▶ [Data to process]
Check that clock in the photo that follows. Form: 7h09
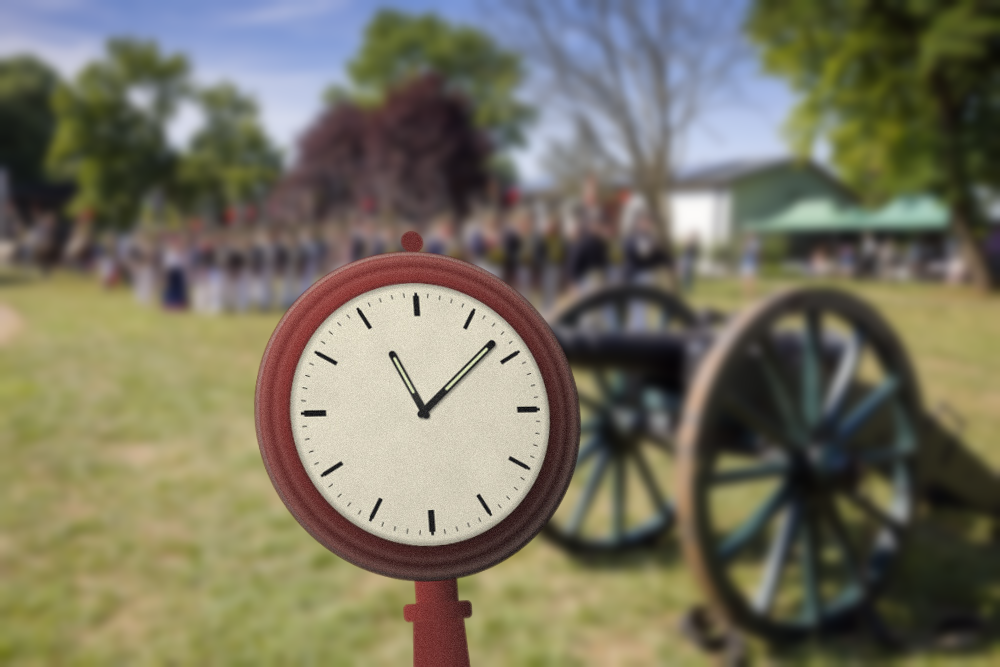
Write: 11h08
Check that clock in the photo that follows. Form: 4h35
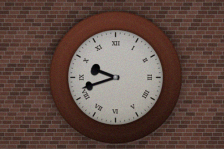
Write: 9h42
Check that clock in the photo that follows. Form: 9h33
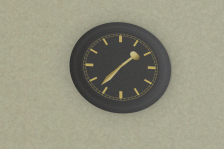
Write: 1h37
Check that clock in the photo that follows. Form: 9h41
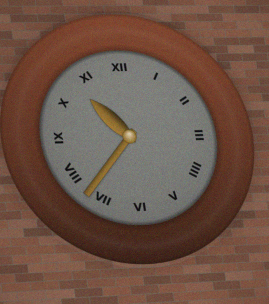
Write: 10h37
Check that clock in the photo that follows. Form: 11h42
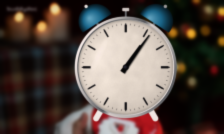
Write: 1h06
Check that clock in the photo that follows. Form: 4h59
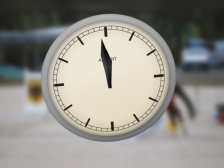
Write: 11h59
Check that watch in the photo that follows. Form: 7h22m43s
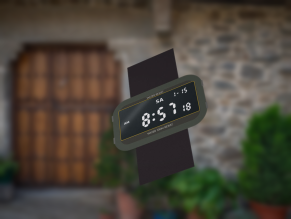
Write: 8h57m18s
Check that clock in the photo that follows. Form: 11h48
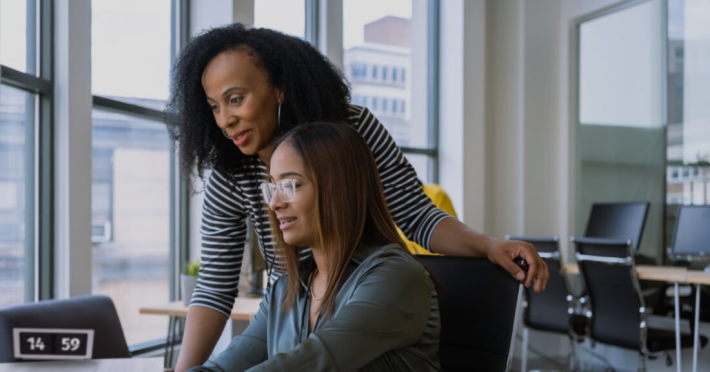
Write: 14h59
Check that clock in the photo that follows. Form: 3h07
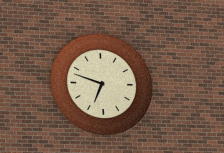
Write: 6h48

--

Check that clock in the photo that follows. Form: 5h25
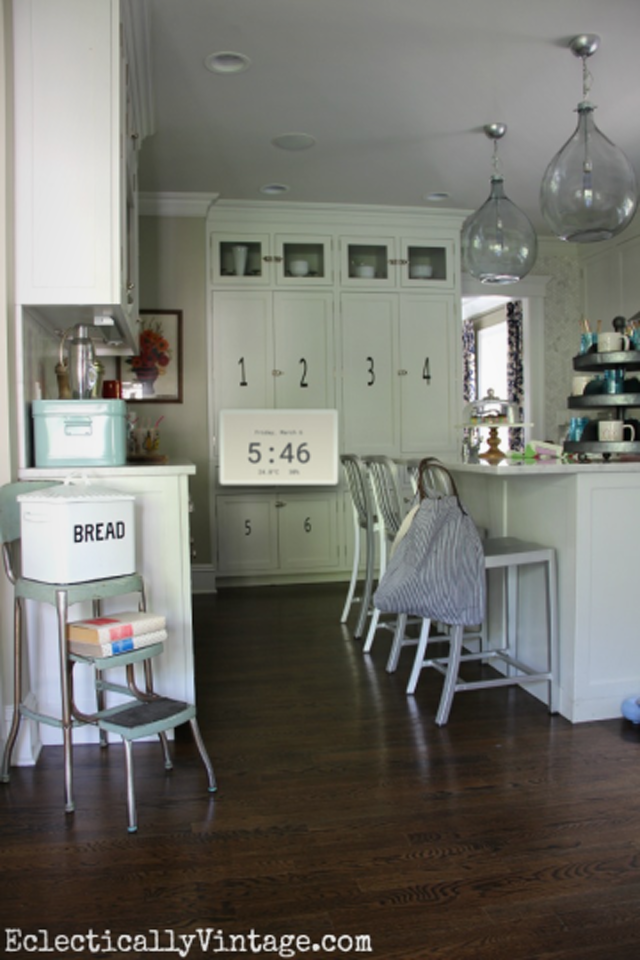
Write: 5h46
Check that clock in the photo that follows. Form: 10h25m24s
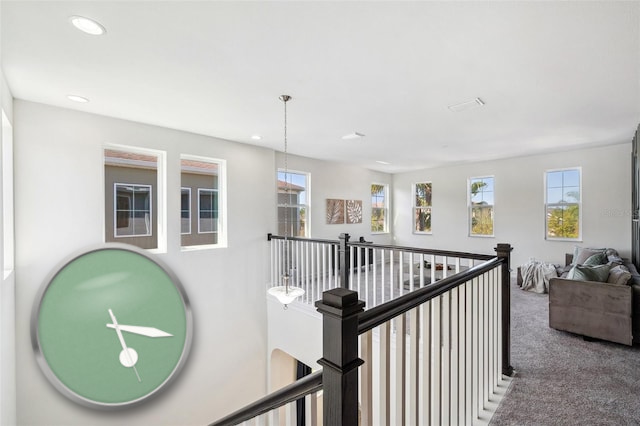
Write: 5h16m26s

▶ [To do]
Arrange the listing above, from the line that contains "Check that clock in the photo that follows. Form: 11h42" through the line that contains "Write: 14h59", as a Markdown table with the columns Row and Listing Line, one line per row. Leave out blank lines and the pictures.

▶ [Result for this exercise]
| Row | Listing Line |
|---|---|
| 1 | Check that clock in the photo that follows. Form: 11h42 |
| 2 | Write: 1h06 |
| 3 | Check that clock in the photo that follows. Form: 4h59 |
| 4 | Write: 11h59 |
| 5 | Check that watch in the photo that follows. Form: 7h22m43s |
| 6 | Write: 8h57m18s |
| 7 | Check that clock in the photo that follows. Form: 11h48 |
| 8 | Write: 14h59 |